──────── Text segment

It started to burrow into me after the 2004 election. I remember waking up the morning after and being furious at Sen. John Kerry for conceding. But what could he do?
The election of 2000 was stolen good and unfair. The inherent fraud of our election systems and the electoral college notwithstanding, in 2004 Kerry just plain lost.
How could he? How could anyone still support the war we visited upon Iraq? How can anyone still?
In the fall of 2004, I covered protests at the National Republican Convention in New York City. Police shepherded us along and finally funneled us into a closed corral. When we got restless in those pens, our friendly gendarmes trotted out horses and riot gear to shoo us away.
In the fall of 2005, I covered an anti-war demonstration in Washington, D.C. Police mapped out the protest route so that we couldn't get too close to the White House; those who disobeyed were arrested and carted off.
I have no idea what either of those massive protests really accomplished. I think they did something, proving that on the smallest level every action counts.
But those in power seemed unmoved. Things only got worse, and worse again. Now we learn that Iran isn't a threat but that the CIA has been destroying its torture tapes.
Meanwhile, Cincinnati's soon-to-be-only remaining daily newspaper continues to obscure major corporate conflicts of interest and to publish Peter Bronson's palaver while circulating internal memos encouraging its reporters to write to a fourth-grade reading level.
At what point does the unbelievable finally become untenable?
"If I gave you a pill to convince you that everything will be OK, would that draw forth from you the greatest courage and creativity?" Joanna Macy asked an overflowing crowd at Xavier University on Dec. 7. "Drop that need. There are no guarantees in life."
Macy is a Buddhist environmental activist who thinks our generation is on the fringe of humanity's third great revolution. The first revolution was our emergence from the Neolithic period into civilization; the second was the Industrial Revolution.
Like contractions, these revolutions are coming ever more quickly and fiercely. Some call this third revolution the Ecological Revolution or the Sustainability Revolution. Macy calls it the Great Turning.
She says our "industrial growth society," solely interested in the exponential growth of corporate profits, is out of control. We can all feel the spiraling.
"Our bodies are more aware of this than our brains," Macy said. "We are living on a trajectory that cannot be sustained. Any system that tires to maximize a single variable will automatically go out of whack."
As I watched Macy, I wondered how many doomsday preachers have offered doses of reproach and promise to rooms filled with alarmed people since that first revolution came around.
Macy shone with hope that I don't feel. But I think my withdrawal from direct activism and political involvement has led me to cultivate deeper relationships.
I now work on building something small, safe and healthy in the middle of these systems that I've given up trying -- for now -- to change.
Some of my friends agree. They count disappearing bees, wait for the Mayan calendar to end in 2012 and hope that our calamities, instead of abating, will just snowball and bring on the apocalypse already.
Macy hopes that when the fall comes the industrial growth society will collapse as gently as possible. "A soft landing," she called it.
Her vision of this Great Turning has three dimensions. The first includes the holding actions meant to affect a gentle letdown: the protests, the resistance and the rescue operations that try to slow the destruction created by the industrial growth complex.
This first dimension is the most exhausting of the three, Macy said, because failure follows an unremitting need to raise energy and money.
Yes, I thought. Exhausting.
Her second dimension is the new ways, whose creation takes inventiveness. I recognized these, too: the community currency movement, Peter Block's conversations, the Enright Ridge EcoVillage.
"Grow the vision of the new within the shell of the old," Macy said. "Let the old atrophy around you."
And the third dimension is humanity's shift from a "stuff-based" view of reality to a relational view of reality, she said.
That will mean collectively swallowing the "biggest bite out of the tree of knowledge we've taken in 3,000 years," Macy said.
When we split the atom, she said, all we found was how to break matter apart. How do we put what matters back together? And how do we sustain the energy to do it?
At the end of her talk, while Macy offered advice and poems for "how to work for the earth and not go crazy," she shone with hope and fortitude I realized I no longer let myself feel.
Do I need a pill first? Do you?
Cincinnati, what keeps your activism going? Please tell me.

────────────────

• _Complete the following_
(1) Please set down the part of the activism column from "Like contractions, these" to "the Great Turning.", word for word.
(2) In the activism column, name each example the writer recognized of the new ways that make up the second dimension of Macy's Great Turning.

──────── Extracted material

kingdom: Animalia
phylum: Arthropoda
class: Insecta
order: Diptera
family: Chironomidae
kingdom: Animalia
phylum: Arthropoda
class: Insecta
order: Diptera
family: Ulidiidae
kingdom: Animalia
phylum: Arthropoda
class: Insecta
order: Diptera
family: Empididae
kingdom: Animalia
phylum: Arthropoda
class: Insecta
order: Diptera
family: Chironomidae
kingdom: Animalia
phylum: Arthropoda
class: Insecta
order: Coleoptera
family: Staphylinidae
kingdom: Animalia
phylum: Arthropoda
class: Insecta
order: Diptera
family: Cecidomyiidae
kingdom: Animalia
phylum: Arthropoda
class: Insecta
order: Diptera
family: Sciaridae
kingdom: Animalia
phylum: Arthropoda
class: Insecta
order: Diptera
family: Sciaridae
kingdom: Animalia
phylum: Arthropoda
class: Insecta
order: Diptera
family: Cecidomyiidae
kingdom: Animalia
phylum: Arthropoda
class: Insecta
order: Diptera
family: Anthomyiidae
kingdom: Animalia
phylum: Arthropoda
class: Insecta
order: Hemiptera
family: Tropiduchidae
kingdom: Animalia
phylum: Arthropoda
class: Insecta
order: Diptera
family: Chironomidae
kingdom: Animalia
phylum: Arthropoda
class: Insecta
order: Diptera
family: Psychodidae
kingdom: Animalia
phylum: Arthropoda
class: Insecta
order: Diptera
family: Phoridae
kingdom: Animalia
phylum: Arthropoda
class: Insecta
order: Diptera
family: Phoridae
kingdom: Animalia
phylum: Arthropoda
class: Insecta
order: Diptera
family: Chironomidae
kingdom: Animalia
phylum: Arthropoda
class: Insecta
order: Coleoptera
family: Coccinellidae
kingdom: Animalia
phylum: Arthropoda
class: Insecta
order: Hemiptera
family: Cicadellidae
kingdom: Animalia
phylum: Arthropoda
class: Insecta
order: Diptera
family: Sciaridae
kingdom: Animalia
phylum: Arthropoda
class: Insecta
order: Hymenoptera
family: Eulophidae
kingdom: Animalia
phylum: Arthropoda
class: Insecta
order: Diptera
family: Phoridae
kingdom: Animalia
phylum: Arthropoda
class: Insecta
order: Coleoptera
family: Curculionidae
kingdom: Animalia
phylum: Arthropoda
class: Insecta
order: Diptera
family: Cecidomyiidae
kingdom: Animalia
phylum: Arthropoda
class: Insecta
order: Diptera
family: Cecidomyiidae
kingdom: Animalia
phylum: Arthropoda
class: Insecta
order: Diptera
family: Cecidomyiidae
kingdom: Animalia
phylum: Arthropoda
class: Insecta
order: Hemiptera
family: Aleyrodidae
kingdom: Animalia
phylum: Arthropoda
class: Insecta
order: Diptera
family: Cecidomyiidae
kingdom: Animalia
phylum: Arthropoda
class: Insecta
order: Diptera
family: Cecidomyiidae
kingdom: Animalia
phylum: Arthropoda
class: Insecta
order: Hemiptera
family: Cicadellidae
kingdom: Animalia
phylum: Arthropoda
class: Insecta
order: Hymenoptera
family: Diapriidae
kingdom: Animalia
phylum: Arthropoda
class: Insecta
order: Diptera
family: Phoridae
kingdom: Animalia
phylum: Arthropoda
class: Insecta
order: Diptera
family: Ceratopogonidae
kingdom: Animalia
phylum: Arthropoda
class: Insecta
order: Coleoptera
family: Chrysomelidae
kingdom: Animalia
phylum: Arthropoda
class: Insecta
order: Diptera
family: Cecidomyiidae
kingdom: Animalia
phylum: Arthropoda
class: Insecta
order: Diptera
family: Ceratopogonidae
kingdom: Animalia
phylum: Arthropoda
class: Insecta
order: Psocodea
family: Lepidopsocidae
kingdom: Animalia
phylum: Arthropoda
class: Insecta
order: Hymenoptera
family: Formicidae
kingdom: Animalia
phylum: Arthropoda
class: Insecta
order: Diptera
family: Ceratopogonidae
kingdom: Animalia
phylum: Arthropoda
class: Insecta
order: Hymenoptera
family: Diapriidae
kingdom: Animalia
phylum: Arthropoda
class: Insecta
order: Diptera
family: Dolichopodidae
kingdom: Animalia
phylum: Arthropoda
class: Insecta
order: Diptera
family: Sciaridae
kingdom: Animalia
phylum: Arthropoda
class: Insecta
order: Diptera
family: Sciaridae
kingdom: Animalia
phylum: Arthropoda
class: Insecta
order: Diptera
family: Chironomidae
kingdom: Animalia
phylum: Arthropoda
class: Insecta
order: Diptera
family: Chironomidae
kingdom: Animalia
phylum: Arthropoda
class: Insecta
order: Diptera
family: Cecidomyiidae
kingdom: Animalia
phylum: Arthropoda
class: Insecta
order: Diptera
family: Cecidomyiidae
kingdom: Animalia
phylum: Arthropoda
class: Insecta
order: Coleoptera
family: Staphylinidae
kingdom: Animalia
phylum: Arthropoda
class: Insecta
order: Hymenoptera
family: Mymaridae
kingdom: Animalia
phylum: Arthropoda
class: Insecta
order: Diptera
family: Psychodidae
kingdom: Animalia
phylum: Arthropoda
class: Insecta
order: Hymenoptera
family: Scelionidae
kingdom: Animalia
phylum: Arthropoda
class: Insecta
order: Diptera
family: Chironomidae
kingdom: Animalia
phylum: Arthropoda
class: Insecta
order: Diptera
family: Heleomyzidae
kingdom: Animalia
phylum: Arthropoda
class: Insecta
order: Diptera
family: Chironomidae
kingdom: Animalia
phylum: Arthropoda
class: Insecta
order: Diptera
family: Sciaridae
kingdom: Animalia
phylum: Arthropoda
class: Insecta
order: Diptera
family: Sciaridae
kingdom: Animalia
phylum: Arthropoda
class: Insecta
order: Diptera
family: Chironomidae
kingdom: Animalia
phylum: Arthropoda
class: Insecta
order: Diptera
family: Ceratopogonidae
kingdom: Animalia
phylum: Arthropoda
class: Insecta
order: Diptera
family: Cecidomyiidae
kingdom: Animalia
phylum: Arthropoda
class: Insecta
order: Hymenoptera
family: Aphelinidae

────────────────

• _Replies_
(1)
Like contractions, these revolutions are coming ever more quickly and fiercely. Some call this third revolution the Ecological Revolution or the Sustainability Revolution. Macy calls it the Great Turning.

(2)
- The community currency movement
- Peter Block's conversations
- The Enright Ridge EcoVillage